What cyber charter schools are and why their growth should worry us
Bryan Mann, Pennsylvania State University and David Baker, Pennsylvania State University
What President-elect Donald Trump and the Republican sweep of government will mean for K-12 education priorities over the next four years is not entirely clear yet. However, policy statements and administration selections so far indicate “school choice” will top the agenda.
Betsy DeVos, Trump’s nominee for education secretary, has been known to be an advocate of school choice initiatives: DeVos has supported voucher programs that allow families to use taxpayer money to enroll in private and religious schools. She also promoted charter school legislation that offers students choices outside of traditional public schools.
Vice President-elect Mike Pence too has a history as governor of Indiana of promoting school choice policy. Indiana not only is ranked as having the most favorable policy provisions for charter schools by a prominent charter schooling advocacy group, but it is among the 25 states employing a type of charter school unfamiliar to many folks across the United States: the cyber charter school.
Unlike the usual charter school, the cyber version is typically delivered to students online wherever they may live, so long as they are residents of the state in which the cyber charter school operates. Cyber charter schools have been growing in states that have school choice policy.
Our research, along with a body of academic work, suggests that the public should be concerned about an expansion of the cyber charter schooling model.
Here’s why.
What is a cyber charter school?
Charter schools are privately managed K-12 schools that utilize public money. The funds for charter schools are removed from regular public schooling budgets and paid to various private firms and organizations (and sometimes other parts of a state’s education system) to provide a wider choice of schools.
In the cyber version of the charter school, instruction is typically delivered to the students online wherever they may live, so long as they are residents of the state in which the cyber charter school operates. The model of these schools could vary – some use a hybrid delivery model (online and in person), although most are entirely online. Students receive course material, lessons and tests on their computer at home (usually the computer is also provided with state funds).
As with traditional charter schools, the general idea behind cyber charter schools is to allow families and students to have a choice other than their local public school.
A 2015 annual report prepared by a consulting group that tracks online school practice and is often cited by scholars to describe cyber charter school enrollment shows that in 2014-2015 there were 275,000 students in cyber charter schools across 25 states. In some states, tens of thousands of students enroll in cyber charter schools. In Pennsylvania, for example, more than 36,000 students enrolled in cyber charter schools during 2014-2015.
Where do the students come from?
One of the goals of recent scholarship has been to understand who are the students who enroll in these schools and why do they do so.
The National Education Policy Center (NEPC) conducts an analysis of cyber charter school students every year. The most recent report shows that in 2013-2014, cyber charter schools, compared to the national average, had higher percentages of white students and lower percentages of free and reduced lunch students.
However, since these numbers are nationally aggregated and not every state has a cyber charter school, we believe comparing national cyber charter school averages to all students nationally may be problematic. Our research at Penn State on cyber charter schools has examined enrollments within Pennsylvania and shows that the picture is more complicated.

COMPLETE THE FOLLOWING —
a – In the cyber charter schools article, how many students were enrolled in cyber charter schools in Pennsylvania during 2014-2015?
b – Please set down word for word the passage of the cyber charter schools article starting with "What cyber charter" and going on through "top the agenda.".
Answer using only the cyber charter schools article.

Some records
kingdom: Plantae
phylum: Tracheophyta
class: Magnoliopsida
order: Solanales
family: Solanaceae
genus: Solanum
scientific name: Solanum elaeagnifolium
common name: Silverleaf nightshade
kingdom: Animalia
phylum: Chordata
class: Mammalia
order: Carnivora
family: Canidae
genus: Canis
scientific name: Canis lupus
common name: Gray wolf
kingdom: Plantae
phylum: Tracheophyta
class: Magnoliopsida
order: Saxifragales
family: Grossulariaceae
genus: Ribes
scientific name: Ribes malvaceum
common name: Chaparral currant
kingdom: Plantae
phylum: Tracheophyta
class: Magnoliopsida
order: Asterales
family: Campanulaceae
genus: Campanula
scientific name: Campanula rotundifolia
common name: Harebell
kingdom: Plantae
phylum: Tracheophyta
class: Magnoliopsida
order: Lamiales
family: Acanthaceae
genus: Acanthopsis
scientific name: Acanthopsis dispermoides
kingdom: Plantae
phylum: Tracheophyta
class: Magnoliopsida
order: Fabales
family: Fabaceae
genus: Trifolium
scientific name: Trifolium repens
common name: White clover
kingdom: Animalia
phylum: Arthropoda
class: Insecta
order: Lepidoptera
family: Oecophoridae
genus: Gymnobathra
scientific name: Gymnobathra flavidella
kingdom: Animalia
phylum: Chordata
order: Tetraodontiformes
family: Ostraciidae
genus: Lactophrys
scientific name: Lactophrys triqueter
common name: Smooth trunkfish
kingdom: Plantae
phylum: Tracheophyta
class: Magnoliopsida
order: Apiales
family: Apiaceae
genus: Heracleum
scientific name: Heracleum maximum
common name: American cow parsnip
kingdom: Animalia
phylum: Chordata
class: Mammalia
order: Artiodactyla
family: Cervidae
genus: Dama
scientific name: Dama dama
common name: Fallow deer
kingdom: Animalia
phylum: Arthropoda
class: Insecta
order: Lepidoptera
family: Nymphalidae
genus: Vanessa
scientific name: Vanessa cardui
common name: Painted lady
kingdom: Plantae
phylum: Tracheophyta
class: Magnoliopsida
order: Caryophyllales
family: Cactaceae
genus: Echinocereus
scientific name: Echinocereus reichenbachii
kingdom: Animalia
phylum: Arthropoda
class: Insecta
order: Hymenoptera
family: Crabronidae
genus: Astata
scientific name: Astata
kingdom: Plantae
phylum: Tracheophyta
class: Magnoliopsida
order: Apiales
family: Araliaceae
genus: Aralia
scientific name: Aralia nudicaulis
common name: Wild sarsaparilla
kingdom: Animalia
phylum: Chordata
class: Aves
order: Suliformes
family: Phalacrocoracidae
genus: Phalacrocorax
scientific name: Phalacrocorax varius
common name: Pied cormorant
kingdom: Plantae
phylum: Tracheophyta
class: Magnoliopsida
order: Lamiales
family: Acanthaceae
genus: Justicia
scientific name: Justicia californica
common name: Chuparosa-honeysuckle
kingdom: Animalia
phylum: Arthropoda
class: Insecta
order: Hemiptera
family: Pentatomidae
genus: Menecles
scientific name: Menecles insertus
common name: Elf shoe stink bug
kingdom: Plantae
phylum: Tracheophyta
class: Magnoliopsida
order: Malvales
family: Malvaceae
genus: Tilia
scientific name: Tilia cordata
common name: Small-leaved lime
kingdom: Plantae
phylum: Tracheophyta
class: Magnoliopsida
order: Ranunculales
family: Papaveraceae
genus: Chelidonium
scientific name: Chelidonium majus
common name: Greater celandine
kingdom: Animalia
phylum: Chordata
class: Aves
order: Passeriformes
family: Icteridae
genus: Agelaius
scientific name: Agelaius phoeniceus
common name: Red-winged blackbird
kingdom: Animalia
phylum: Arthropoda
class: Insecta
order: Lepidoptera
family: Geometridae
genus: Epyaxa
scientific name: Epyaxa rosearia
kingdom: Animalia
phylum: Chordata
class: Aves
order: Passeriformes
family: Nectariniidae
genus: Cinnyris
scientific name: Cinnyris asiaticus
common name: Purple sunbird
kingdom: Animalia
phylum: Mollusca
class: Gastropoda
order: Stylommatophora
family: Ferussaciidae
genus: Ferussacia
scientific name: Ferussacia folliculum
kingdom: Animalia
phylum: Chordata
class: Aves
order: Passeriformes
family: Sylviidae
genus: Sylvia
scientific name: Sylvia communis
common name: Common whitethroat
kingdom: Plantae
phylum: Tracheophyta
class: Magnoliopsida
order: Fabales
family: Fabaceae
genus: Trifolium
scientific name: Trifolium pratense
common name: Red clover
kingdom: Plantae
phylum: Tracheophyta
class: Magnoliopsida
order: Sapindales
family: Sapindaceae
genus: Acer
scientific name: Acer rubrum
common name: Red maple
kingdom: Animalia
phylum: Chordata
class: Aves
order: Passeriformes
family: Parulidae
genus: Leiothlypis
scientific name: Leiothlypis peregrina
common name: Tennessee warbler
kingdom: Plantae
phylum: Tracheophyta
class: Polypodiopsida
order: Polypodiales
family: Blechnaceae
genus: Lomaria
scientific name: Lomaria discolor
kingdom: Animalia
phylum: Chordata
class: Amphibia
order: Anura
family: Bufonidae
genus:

PER-TASK ANSWERS —
a – More than 36,000 students.

b –
What cyber charter schools are and why their growth should worry us
Bryan Mann, Pennsylvania State University and David Baker, Pennsylvania State University
What President-elect Donald Trump and the Republican sweep of government will mean for K-12 education priorities over the next four years is not entirely clear yet. However, policy statements and administration selections so far indicate “school choice” will top the agenda.